__PAGE__:
·····
If `operator.` *only* ever worked when an actual `.` appeared, I'd have
a somewhat harder time arguing against it. As much as it rubs me wrong
on an intuitive level, it *does* make *some* sense to compare it to
`operator->`. After all, the latter is also built-in for some types and
user defined for others.

Where this breaks down, however, is that I don't believe `->` is ever
defaulted for a user type. Either a type has built-in `->`, or it has
user-provided (or at worst, base-class-provided) `->`.

But then you throw in stuff like `++x` is supposed to call
`operator.`... wait, wtf?? What about `foo(x)`? Suddenly we are bending
Principle of Least Surprise into a pretzel.

Comparitively, P0352 leverages implicit conversions, so some of the
operations we want come from a feature that already exists. The rest
fall out from a slight tweaking of inheritence... the "proxy" is in
effect a subclass for lookup rules (something we have already), only the
implicit conversion when calling a "base class" member uses the provided
conversion operator rather than a built-in conversion (subclass to base
class). In fact, given that virtual inheritance can already have a
non-trivial form of this conversion, this isn't such a huge leap.

Oh, and... what about:

... Ref<X>::mem_fun(...)
{
foo(...); // Does this call Ref::foo or X::foo?
}

Historically, whether to write `this->` in front of member access has
been a matter of style. With P0352, it is "obvious" that it remains
guaranteed safe (i.e. will not change meaning) to remove `this->`. Is
that still the case with P0416?

That all said, TBH I have never felt the need for the feature either of
these proposals would permit...

> With P0416, operator-dot, I now have to remember a bunch of new lookup
> rules. I have to check to see if a type overloads operator-dot. If it does,
> then I have to know exactly what the new rules are, that the proxied type
> takes priority. But these rules are complicated. There are times when the
> proxied type doesn't take priority (if I recall correctly, in constructors
> and destructors). And more importantly, if I really want to access the
> proxy rather than the proxied type, I have to learn a complex new idiom:
> `std::addressof(x)->y`.
·····
Saved data entries
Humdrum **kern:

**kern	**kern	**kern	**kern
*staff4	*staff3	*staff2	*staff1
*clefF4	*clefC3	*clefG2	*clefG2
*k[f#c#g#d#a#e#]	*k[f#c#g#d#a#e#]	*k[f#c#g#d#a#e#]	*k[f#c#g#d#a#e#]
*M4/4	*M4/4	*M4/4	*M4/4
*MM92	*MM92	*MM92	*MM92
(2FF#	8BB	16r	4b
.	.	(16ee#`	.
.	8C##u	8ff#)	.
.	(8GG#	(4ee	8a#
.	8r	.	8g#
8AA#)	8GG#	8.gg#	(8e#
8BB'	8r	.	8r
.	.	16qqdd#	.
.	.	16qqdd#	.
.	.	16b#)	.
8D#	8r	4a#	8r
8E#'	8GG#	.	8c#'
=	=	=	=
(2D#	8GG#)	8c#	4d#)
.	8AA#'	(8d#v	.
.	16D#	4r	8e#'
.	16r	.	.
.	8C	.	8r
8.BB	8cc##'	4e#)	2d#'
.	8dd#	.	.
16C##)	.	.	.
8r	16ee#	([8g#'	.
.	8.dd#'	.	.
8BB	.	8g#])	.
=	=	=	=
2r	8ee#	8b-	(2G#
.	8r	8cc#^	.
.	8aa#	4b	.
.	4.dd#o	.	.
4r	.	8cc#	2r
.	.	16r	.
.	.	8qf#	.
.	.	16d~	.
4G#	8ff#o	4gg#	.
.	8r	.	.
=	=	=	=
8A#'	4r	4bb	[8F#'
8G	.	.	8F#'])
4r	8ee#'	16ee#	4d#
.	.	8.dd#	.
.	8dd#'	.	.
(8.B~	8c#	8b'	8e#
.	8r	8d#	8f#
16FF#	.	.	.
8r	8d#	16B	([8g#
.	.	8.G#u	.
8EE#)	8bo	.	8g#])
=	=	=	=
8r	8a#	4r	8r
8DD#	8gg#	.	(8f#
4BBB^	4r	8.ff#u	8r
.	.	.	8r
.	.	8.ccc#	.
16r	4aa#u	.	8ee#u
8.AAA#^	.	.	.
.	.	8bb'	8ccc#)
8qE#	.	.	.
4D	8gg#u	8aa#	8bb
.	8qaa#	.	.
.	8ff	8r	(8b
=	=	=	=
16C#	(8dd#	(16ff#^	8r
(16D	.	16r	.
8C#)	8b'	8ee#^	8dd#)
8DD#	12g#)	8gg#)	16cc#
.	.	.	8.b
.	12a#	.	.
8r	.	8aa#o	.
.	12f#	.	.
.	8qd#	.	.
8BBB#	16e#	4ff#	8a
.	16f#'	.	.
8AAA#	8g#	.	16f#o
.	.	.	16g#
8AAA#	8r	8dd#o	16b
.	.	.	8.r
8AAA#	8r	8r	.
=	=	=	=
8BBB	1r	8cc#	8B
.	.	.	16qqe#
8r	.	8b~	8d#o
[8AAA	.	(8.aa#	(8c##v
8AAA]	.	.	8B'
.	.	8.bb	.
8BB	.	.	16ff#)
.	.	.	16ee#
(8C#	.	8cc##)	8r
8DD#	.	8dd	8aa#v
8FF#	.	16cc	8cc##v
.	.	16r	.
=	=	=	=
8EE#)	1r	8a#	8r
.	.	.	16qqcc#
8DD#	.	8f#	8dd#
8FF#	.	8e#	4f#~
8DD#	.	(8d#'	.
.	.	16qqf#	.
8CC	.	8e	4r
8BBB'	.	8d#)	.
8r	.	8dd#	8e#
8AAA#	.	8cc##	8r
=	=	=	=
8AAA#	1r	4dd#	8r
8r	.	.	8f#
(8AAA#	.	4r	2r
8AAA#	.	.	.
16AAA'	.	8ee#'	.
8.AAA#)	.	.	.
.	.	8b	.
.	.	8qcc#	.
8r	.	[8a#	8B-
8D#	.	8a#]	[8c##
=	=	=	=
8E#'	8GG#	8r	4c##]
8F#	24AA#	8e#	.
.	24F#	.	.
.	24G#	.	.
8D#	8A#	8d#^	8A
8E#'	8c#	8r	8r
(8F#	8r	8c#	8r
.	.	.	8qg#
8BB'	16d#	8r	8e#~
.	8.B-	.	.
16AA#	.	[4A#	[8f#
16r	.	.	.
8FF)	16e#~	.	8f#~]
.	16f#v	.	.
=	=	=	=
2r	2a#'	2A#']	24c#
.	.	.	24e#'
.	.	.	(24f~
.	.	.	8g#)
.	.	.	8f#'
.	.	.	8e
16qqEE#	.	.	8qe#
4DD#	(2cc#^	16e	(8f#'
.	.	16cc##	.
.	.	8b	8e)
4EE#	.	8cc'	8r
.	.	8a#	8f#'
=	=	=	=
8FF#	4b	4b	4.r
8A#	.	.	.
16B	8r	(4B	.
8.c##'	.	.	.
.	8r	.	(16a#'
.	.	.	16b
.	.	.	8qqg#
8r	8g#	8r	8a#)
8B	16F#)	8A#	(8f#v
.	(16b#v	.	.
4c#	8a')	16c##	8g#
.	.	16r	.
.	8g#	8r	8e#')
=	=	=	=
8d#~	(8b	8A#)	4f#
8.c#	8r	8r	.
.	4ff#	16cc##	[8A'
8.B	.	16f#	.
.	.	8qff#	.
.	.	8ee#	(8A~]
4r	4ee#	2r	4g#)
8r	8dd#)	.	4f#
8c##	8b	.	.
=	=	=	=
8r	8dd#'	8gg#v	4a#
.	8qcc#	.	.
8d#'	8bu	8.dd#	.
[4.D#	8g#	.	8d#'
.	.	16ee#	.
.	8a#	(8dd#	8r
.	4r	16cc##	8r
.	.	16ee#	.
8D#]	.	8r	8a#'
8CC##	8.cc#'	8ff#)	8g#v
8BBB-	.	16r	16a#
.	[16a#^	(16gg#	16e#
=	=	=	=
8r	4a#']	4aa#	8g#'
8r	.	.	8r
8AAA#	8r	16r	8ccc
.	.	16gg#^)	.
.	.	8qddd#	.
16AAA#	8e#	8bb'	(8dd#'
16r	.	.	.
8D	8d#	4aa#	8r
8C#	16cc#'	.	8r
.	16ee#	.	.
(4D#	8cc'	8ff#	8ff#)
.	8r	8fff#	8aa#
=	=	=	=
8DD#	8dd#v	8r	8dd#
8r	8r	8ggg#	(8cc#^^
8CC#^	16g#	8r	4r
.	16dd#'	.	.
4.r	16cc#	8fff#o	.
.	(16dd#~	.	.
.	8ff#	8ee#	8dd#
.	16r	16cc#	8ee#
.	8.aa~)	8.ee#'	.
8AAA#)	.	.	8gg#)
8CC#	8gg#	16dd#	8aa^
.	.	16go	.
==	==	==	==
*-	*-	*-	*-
·····
__GOALS__:
A - In the operator-dot discussion, list each distinct code fragment set in backticks, in the order each first appears.
B - Pick up the operator-dot discussion after its final quoted sentence and keep writing in the same voice.
The items play no part in the work here and can be passed over.

__THE ANSWERS__:
A -
`operator.`
`.`
`operator->`
`->`
`++x`
`foo(x)`
`this->`
`std::addressof(x)->y`

B -
>
> The advantage of P0352 is that I *don't* have new rules to learn. `x.y`
> follows C++ lookup rules that have existed since the day C++ was
> standardized. The derived class overrides the base class names. That's the
> rule, and we all know it by heart. So the proxy takes priority. And if you
> want to ensure access to proxied members, we already have an idiom for
> that: `x.ProxiedType::y`. That's all well understood C++, and requires no
> extension to the rules to achieve.

Hear, hear.

On 2017-06-27 19:15, Arthur O'Dwyer wrote:
> One thing that I did take from Stroustrup's P0700, though, is that I'm
> still confused about what the desired behavior is if I have
>
> template<class T> void f(T t);
> void g(Ref<X> r);
> Ref<X> rx;
> f(rx); // deduce T=Ref<X> or just X?
> g(rx); // pass a copy of rx, or pass Ref<X>(X(rx))?
> auto r2 = rx; // deduce Ref<X> or just X?
>
> I would *hope* that the desired behavior is "the former, not the latter" in
> each case, but that seems too... reasonable? I mean, isn't the whole point
> of operator.() to create confusion about what is and what isn't a reference?

...and a nice aspect of P0352 is that it has *no effect* on any of the
above code. All of these behaviors would be controlled by the existence
of the implicit conversion operator, which is a feature we already have
today. Or, rather, they *wouldn't* be, because right now we get the
former behaviors, with or without the conversion operator being present
in `Ref`.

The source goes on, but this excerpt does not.